In the first phase, we developed the Hidden Multivariate Pattern (HMP) model—a method that reliably detects cognitive events on a single-trial basis. The framework combines multivariate sensor patterns with probabilistic timing models to infer latent cognitive events. HMP was validated on both simulated and open datasets. The results were published in a peer-reviewed article (Trial-by-trial detection of cognitive events in neural time-series, Weindel, van Maanen & Borst, 2025).

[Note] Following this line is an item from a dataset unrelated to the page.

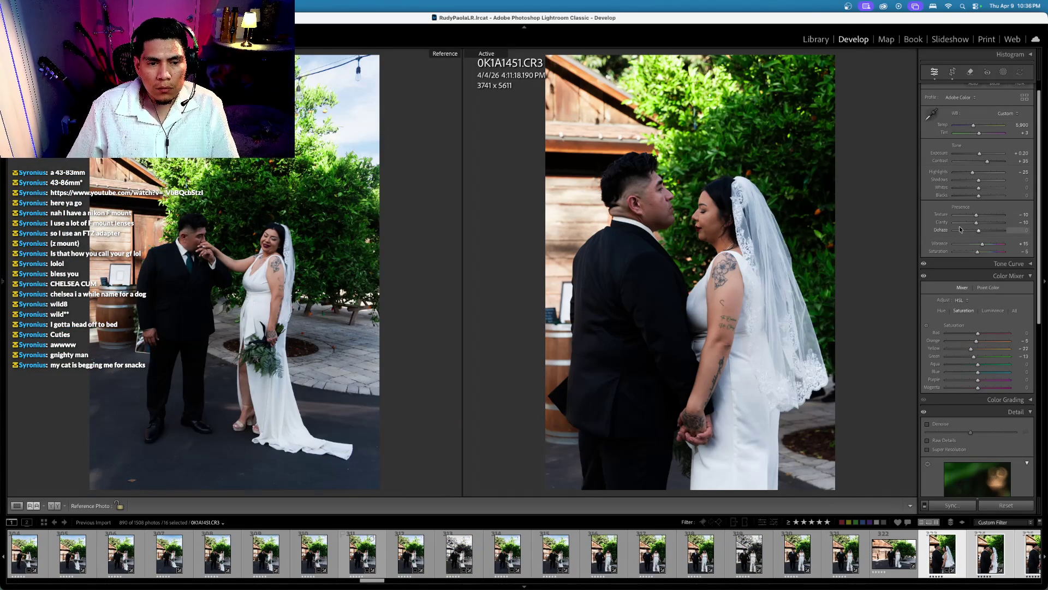
Step: Brighten exposure, pull Highlights to -35 and warm Temp to 6,150 to match the reference
left_click_drag(943, 158, 959, 158)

The second work package focused on decomposing decision-making into its constituent cognitive processes. Two experiments were conducted with around thirty participants each. The first study was published in eLife as a reviewed preprint (Decision-making components and times revealed by the single-trial electro-encephalogram, Weindel, Borst & van Maanen). This study showed that we can decompose the reaction time in a decision-making task at the trial level into different periods of decision processing. These periods were then used to fit evidence accumulation models, improving parameter estimation beyond behavioral data alone. The second dataset, in preparation, builds on this first study to extend leading decision models, the evidence accumulation models.
The third work package aimed to integrate decision models beyond evidence accumulation models, e.g. guessing, evidence accumulation, and delayed decision,. However, the EEG data did not yield sufficiently distinct neural signatures for these strategies. As a result, the project pivoted to focus on strengthening and generalizing the HMP framework. This pivot preserved the core scientific contribution and led to a tool already being adopted by several European research groups.